Hrant Dink davası eski avukatlarından Erdal Doğan, iddianamenin başsavcılık tarafından iki defa iade edilmesine ilişkin çarpıcı açıklamalar yaptı. Soruşturmayı yürüten savcı Gökalp Kökçü'ye müdahale edildiğini kaydetti. Avukat Doğan, savcının baskıları tutanak haline getirerek Hakimler ve Savcılar Yüksek Kurulu'na (HSYK) şikayette bulunduğunu belirtti. Ancak bu tutanağın HSYK'da kaybolduğu yönünde ciddi duyumlar aldıklarını açıkladı.
Agos Gazetesi Genel Yayın Yönetmeni Hrant Dink'in öldürülmesine ilişkin kamu görevlilerine yönelik soruşturmada ilginç gelişmeler yaşanıyor. Aralarında mevcut Emniyet İstihbarat Daire Başkanı Engin Dinç'in de yer aldığı 26 isim hakkında Savcı Kökçü tarafından hazırlanan iddianame Başsavcı Vekili Orhan Kapıcı tarafından ‘eksik' olduğu gerekçesiyle iki defa iade edildi. Savcı, iddianameyi geçtiğimiz cuma 3'üncü defa tamamlayarak başsavcılığa gönderdi. Bu iadelerin ardından Engin Dinç (dönemin Trabzon istihbarat şube müdürü), Reşat Altay (dönemin Trabzon emniyet müdürü), Ahmet İlhan Güler'in (dönemin İstanbul istihbarat şube müdürü) şüpheli olarak yer almasının yattığı belirtiliyor. 25 yıla kadar hapis istenen bu isimlerle ilgili iddianamede savcı bir değişiklik yapmadı.
Başsavcılığın iddianamenin içeriğine müdahale etme yetkisinin olmadığını vurgulayan avukat Erdal Doğan özetle şunları söyledi: “İddianameyi yazmak savcının görevidir. Başsavcı sadece şekil olarak inceler. Başsavcılık iddianameyi 2 defa iade ediyorsa burada bir müdahale vardır. Savcının bağımsız çalışması engelleniyor. İddianamenin iade edilmesinin nedeni hukuki değil, siyasidir. Burada kötü niyet var. CMK 174'e göre iddianameyi değerlendirme ve iade etme yetkisi mahkemeye aittir.
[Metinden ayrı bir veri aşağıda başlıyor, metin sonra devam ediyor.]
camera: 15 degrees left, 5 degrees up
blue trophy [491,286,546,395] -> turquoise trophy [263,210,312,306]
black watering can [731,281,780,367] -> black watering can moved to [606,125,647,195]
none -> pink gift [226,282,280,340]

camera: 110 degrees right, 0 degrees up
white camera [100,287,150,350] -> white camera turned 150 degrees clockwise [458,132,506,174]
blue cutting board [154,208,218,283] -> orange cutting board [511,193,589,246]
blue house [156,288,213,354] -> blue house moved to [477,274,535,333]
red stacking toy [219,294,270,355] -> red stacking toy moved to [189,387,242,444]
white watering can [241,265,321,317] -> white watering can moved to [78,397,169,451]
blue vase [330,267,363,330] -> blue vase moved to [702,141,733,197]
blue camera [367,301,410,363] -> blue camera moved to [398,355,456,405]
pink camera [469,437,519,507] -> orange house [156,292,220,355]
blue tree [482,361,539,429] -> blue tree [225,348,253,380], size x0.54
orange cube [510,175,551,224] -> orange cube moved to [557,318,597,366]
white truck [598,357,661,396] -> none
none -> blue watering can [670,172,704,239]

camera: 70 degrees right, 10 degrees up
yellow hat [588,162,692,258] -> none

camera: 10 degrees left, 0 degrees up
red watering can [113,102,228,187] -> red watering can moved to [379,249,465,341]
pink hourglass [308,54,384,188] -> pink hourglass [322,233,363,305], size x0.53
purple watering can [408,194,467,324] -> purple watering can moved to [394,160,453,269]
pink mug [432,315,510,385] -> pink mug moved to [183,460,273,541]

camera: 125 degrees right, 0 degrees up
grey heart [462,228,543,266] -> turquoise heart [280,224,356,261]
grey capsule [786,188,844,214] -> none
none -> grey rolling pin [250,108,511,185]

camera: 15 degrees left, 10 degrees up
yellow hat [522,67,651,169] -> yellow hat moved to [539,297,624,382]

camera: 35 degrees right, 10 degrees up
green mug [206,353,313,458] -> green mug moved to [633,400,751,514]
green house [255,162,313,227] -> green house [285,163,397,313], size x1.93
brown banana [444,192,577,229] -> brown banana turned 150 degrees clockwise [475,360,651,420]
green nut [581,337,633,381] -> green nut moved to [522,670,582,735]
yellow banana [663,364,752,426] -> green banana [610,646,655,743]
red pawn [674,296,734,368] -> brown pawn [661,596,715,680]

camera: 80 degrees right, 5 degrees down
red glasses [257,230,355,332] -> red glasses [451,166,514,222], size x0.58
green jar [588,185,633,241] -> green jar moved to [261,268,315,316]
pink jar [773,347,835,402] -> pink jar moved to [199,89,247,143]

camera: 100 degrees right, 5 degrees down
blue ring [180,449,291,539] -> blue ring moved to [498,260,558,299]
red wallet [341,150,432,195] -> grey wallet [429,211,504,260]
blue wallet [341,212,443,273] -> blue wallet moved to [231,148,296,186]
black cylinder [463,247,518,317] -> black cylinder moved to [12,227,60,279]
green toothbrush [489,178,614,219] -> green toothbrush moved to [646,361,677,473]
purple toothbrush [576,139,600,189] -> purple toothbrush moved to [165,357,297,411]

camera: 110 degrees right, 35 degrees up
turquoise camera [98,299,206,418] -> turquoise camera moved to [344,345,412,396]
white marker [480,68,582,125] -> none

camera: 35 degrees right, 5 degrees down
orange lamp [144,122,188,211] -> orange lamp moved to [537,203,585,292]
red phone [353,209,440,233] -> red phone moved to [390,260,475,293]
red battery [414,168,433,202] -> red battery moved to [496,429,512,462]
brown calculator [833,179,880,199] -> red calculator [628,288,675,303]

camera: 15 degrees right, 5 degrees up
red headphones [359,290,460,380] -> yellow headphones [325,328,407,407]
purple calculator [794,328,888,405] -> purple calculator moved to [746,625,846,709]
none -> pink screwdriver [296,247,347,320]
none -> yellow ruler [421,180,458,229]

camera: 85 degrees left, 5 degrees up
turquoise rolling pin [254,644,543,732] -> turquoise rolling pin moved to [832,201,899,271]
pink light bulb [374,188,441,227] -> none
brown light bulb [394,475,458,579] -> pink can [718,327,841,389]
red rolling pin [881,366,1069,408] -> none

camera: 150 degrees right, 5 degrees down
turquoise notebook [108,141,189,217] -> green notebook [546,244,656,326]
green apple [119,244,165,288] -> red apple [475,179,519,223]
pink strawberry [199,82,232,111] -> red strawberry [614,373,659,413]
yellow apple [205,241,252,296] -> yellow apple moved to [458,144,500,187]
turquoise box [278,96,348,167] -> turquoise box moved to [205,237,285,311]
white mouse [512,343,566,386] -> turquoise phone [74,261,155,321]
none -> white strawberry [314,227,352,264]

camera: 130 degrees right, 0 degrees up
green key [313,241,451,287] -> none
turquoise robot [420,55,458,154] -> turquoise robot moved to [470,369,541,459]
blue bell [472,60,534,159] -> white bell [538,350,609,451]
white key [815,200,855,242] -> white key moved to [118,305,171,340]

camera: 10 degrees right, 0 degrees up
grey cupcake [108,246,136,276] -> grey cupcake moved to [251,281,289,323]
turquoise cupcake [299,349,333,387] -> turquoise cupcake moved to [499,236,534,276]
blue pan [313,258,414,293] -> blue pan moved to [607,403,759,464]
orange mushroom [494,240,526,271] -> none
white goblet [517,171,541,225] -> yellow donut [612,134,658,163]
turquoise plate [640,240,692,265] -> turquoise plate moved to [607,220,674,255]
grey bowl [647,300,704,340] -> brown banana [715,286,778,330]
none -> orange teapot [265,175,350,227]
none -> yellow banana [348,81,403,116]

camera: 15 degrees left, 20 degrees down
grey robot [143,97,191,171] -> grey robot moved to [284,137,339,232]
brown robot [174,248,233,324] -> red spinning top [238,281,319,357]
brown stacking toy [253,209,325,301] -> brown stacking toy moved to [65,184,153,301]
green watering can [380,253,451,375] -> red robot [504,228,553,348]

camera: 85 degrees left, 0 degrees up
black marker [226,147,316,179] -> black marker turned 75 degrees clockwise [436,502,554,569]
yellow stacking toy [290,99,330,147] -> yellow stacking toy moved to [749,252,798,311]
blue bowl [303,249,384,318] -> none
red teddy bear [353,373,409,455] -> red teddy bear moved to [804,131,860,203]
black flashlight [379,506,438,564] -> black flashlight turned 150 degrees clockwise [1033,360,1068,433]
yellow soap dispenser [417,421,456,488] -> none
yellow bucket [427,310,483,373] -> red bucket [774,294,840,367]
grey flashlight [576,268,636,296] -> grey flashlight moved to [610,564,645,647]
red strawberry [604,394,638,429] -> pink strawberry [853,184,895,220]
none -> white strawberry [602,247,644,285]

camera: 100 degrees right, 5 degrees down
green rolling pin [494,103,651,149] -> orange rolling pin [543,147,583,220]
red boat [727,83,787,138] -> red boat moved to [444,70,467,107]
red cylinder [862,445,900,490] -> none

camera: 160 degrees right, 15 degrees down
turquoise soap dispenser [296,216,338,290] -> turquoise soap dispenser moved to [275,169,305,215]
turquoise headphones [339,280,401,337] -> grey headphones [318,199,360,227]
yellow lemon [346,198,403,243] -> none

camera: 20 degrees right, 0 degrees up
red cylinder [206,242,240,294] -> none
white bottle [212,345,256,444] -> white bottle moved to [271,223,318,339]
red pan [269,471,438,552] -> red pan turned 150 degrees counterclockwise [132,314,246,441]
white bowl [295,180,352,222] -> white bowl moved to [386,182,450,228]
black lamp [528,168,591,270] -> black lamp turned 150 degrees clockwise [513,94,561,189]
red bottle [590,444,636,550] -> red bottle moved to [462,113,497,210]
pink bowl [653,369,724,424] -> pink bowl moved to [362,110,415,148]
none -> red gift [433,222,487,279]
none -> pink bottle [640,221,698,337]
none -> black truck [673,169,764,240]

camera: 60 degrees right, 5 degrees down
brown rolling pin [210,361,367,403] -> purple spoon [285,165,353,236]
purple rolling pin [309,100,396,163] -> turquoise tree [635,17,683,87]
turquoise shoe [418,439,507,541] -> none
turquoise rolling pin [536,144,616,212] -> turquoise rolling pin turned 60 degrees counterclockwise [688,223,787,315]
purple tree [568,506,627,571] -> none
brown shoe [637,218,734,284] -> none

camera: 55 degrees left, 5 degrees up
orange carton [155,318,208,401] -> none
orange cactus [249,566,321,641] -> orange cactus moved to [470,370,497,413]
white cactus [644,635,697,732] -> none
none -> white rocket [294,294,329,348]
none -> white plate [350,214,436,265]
Başsavcılık burada iddianameyi iade ederek kendisini mahkemenin yerine koymuştur.
Bizim de kamuoyundan takip ettiğimiz kadarıyla iddianamede şüpheli olarak yer alan Engin Dinç, Ahmet İlhan Güler ve Reşat Altay'ın çıkarılması isteniyor. Bizim aldığımız başka bir duyuma göre savcı Gökalp Kökçü, kendisine başsavcılıktan gelen baskıları ve müdahaleyi tutanak haline getirerek HSYK'ya şikayet etmiş. Ancak müdahaleyi şikayet eden bu tutanak HSYK'da kaybolmuş. Bu çok vahim bir iddia. Soruşturmaya ciddi bir müdahale var.”